• [CONSEGNA]:
Secondo l'articolo sul consiglio comunale di Avezzano, quanti agenti di polizia locale passeranno sotto la direzione di un unico dirigente?

Polizia unica e tempio crematorio: via libera dal consiglio comunale

Passa la convenzione con Celano: 56 agenti e un solo dirigente. Rinnovato l’accordo per Giurisprudenza Il progetto al cimitero contestato dall’opposizione, adesso si dovrà valutare l’impatto ambientale
AVEZZANO. Arriva il lasciapassare del Comune al tempio crematorio di Avezzano: ora la palla passa agli Enti sovracomunali per la valutazione dell’impatto ambientale. Al progetto ha detto no l’opposizione che aveva chiesto «approfondimenti tecnici». Nel corso del consiglio comunale di ieri pomeriggio, che si è protratto fino alle 21.30, è stata approvata anche l’introduzione della polizia locale della Marsica, punto questo passato all’unanimità.
AFFARI COL CARO ESTINTO
Un consiglio, quello di ieri, con 14 punti all’ordine del giorno, anche se gran parte dell’attenzione era per il tempio crematorio previsto vicino al cimitero. L’approvazione apre la strada all’avviso pubblico rivolto alle aziende del settore. L’operazione, secondo la proposta della società Altair, prevede un investimento privato di oltre 2 milioni e mezzo di euro su un’area di 3mila metri quadrati (5 posti di lavoro). Nelle casse dell’Ente andranno, con una media di 1.200 cremazioni annue al prezzo di 515 euro l’una, circa 62mila euro all’anno. Sarebbe il primo impianto del genere in Abruzzo. «Non so se ci conviene appoggiare un progetto simile nella Marsica», ha affermato dai banchi dell’opposizione la consigliera Lorenza Panei (Pd), a cui ha fatto eco il collega Goffredo Taddei (Forza Italia). «In commissione», ha dichiarato Taddei, «mi ero mostrato favorevole, ma poi ho approfondito l’argomento, mi sono documentato e ora ho qualche perplessità sul progetto». Il consigliere Mario Babbo, sempre dell’opposizione, ha chiarito che «non avendo sufficiente documentazione, se un altro Ente è interessato, a tutela dei miei cittadini dico che possono anche prendersi il progetto». Si era parlato in questi giorni dell’alternativa nel comune di Aielli.
POLIZIA LOCALE
Con l’ok in consiglio, che segue l’approvazione dell’amministrazione Santilli di Celano, le funzioni dei 56 agenti (42 ad Avezzano e 14 a Celano) verranno accorpate sotto la direzione del dirigente Luca Montanari. Le sedi resteranno divise. L’esercizio in forma associata delle funzioni è finalizzato ad avere un controllo integrato dei territori dei comuni convenzionati.
AIUTI ALLE IMPRESE
Per favorire la ripartenza del settore produttivo l’amministrazione ha messo sul piatto un plafond di 350mila euro, attinto dal fondo Covid, destinato a contributi fino a un massimo di 1.500 euro (50% degli investimenti) a piccole imprese, liberi professionisti, associazioni sportive e istituzioni sociali per investimenti in macchinari, attrezzature e impianti; ristrutturazioni aziendali; innovazioni tecnologiche per la digitalizzazione; vendita a distanza e smart working e nuovi prodotti da immettere nel mercato.
GLI ALTRI PUNTI
È stata approvata la convenzione tra il Comune e l’Università di Teramo per la sede distaccata di Giurisprudenza al Crua con un risparmio per l’Ente. Via libera anche alla variazione dello schema di convenzione con la Tua finalizzato alla realizzazione del terminal in piazzale Kennedy, dove maggioranza e minoranza hanno detto sì all’unanimità. L’assise civica presieduta da Fabrizio Ridolfi ha inoltre approvato l’apertura del Teatro dei Marsi alle produzioni e all’uso del palco per le prove degli spettacoli su scala nazionale e all’uso del foyer per la formazione dei giovani. Punto approvato a maggioranza. Minoranza, favorevole, invece, alla nomina del consigliere, Maria Antonietta Dominici, nella commissione statuto e regolamento al posto del neo assessore Roberto Verdecchia.

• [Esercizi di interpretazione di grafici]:
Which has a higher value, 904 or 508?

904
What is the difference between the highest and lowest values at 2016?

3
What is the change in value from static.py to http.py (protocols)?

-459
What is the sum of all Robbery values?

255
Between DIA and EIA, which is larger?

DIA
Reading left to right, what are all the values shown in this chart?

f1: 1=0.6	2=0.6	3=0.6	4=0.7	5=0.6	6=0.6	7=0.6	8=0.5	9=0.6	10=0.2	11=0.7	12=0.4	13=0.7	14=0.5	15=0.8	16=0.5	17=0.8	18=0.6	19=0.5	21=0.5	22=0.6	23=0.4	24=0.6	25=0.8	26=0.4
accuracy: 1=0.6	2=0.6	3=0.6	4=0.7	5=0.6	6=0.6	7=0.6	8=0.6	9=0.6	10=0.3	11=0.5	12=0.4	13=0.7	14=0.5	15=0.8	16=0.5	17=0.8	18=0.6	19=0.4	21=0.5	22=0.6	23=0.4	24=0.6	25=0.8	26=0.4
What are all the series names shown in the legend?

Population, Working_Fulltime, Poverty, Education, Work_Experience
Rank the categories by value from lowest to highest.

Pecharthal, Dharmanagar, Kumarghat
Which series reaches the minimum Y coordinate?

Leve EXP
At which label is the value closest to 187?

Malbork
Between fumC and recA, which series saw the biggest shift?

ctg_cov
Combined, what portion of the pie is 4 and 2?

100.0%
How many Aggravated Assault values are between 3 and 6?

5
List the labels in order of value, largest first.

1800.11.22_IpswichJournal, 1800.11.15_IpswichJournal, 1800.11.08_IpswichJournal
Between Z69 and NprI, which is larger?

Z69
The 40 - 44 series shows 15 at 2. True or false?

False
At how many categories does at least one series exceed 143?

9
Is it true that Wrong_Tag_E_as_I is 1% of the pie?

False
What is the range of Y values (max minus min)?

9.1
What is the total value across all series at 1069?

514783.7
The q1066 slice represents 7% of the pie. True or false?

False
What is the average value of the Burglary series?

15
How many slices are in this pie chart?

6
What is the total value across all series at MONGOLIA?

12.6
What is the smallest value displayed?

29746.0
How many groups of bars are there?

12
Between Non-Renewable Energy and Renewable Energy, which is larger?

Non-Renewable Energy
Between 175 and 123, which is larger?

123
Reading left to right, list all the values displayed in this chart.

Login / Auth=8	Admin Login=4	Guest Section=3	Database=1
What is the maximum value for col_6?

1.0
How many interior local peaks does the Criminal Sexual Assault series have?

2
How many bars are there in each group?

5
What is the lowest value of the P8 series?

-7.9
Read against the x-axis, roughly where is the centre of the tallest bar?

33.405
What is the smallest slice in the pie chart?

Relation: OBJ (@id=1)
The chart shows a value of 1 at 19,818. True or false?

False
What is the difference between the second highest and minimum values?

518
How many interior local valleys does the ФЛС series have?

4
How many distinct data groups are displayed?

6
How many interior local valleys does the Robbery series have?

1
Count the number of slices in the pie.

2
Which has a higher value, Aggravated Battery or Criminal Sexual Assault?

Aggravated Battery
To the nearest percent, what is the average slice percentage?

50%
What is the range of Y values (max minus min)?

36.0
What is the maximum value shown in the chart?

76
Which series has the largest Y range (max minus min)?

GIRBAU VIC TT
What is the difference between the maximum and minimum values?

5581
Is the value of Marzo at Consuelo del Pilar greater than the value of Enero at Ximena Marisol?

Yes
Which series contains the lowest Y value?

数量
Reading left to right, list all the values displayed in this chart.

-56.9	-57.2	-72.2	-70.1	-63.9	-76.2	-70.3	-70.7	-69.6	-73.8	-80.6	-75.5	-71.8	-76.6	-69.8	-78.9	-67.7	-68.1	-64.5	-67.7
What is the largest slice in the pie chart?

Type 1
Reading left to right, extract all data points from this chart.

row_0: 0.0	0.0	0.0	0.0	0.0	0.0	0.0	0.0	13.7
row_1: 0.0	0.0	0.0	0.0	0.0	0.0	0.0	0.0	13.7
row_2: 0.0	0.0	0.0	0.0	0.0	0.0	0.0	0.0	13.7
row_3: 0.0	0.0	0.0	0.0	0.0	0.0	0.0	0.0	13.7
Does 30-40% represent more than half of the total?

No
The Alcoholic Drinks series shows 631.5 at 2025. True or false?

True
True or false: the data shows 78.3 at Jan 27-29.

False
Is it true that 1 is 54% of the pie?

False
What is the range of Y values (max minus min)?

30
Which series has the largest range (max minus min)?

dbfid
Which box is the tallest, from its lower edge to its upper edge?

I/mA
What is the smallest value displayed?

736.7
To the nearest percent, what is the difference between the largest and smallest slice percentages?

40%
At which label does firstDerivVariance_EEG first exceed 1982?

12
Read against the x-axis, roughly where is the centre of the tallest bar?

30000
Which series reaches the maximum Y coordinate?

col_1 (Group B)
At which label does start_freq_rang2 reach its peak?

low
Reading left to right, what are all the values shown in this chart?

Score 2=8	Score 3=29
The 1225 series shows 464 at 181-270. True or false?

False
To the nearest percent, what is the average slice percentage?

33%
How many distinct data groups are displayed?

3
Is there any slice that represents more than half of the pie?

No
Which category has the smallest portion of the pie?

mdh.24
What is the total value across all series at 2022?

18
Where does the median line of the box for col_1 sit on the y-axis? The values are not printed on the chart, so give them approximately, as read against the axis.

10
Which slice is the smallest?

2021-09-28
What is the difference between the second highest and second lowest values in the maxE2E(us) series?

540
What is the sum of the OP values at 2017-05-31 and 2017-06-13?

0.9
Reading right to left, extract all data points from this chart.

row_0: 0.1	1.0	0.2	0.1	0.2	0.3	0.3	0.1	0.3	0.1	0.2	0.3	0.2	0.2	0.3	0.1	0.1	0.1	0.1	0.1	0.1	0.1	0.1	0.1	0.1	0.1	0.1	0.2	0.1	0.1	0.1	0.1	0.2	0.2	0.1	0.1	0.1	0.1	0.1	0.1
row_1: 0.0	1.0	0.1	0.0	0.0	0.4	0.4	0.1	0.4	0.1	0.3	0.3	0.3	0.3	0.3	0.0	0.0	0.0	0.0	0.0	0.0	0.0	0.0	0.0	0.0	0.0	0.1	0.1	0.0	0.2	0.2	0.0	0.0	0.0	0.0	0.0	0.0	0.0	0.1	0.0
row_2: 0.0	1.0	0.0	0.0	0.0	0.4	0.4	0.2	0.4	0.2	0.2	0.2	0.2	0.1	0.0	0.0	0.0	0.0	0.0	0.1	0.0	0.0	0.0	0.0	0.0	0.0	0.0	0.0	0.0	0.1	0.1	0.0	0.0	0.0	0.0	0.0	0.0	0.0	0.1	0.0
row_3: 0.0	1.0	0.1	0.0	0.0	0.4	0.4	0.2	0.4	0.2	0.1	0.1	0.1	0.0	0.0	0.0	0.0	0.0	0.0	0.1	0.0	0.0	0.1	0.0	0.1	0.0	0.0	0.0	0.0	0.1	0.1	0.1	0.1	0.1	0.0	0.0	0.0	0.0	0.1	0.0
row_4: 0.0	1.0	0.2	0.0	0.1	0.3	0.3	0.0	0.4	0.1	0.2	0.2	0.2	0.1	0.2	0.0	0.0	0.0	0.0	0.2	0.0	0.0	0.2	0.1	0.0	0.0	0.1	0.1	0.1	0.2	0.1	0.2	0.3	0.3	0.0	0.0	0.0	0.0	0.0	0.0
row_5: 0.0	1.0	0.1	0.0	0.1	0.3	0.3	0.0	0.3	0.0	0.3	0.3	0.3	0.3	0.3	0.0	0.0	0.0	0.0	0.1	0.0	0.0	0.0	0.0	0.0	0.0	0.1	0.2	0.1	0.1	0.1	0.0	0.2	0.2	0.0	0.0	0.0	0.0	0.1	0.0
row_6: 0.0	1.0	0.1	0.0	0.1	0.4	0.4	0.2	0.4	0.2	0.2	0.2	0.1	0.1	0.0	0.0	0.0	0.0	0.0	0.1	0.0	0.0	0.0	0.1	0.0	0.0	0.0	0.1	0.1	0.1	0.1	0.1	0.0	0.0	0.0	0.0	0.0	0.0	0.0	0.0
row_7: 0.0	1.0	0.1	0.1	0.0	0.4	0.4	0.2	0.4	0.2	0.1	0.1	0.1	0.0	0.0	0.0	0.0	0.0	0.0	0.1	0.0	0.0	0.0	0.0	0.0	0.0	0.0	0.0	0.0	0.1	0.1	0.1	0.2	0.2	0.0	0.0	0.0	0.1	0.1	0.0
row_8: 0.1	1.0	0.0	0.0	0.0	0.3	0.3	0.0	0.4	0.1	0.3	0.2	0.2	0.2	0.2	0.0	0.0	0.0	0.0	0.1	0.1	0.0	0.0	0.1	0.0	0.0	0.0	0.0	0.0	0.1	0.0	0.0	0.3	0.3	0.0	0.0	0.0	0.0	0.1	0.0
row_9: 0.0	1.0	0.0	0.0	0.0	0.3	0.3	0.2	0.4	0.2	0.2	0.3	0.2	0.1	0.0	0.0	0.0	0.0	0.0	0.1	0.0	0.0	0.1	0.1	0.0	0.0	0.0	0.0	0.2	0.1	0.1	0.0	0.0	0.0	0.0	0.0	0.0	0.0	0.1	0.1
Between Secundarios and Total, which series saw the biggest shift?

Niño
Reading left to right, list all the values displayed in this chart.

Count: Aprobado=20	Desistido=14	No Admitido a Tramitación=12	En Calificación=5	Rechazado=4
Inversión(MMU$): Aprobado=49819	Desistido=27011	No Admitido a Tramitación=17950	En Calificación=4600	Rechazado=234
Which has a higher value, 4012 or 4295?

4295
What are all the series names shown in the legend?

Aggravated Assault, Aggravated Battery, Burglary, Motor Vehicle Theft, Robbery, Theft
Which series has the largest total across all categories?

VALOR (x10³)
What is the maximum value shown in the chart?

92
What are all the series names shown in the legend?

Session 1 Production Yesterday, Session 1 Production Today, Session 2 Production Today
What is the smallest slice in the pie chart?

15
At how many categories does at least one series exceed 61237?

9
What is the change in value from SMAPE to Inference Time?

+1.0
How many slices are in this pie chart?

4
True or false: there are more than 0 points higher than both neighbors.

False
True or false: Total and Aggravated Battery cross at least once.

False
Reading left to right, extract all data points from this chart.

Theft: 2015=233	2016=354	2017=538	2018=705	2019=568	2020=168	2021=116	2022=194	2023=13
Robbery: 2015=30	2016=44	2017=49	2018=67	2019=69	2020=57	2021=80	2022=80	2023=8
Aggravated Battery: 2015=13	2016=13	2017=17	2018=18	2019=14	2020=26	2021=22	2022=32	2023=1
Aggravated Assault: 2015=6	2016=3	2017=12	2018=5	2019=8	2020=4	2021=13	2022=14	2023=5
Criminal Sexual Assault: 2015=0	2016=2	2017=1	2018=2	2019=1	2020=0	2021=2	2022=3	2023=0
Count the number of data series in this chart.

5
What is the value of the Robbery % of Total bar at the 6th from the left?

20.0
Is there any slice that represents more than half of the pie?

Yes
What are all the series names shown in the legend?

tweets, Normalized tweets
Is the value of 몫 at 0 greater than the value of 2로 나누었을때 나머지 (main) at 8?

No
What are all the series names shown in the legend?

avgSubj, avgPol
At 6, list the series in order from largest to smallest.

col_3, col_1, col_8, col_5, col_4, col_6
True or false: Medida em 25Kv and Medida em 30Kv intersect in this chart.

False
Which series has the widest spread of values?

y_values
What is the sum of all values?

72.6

• [SOLUZIONE PROPOSTA]:
56 agenti: 42 ad Avezzano e 14 a Celano.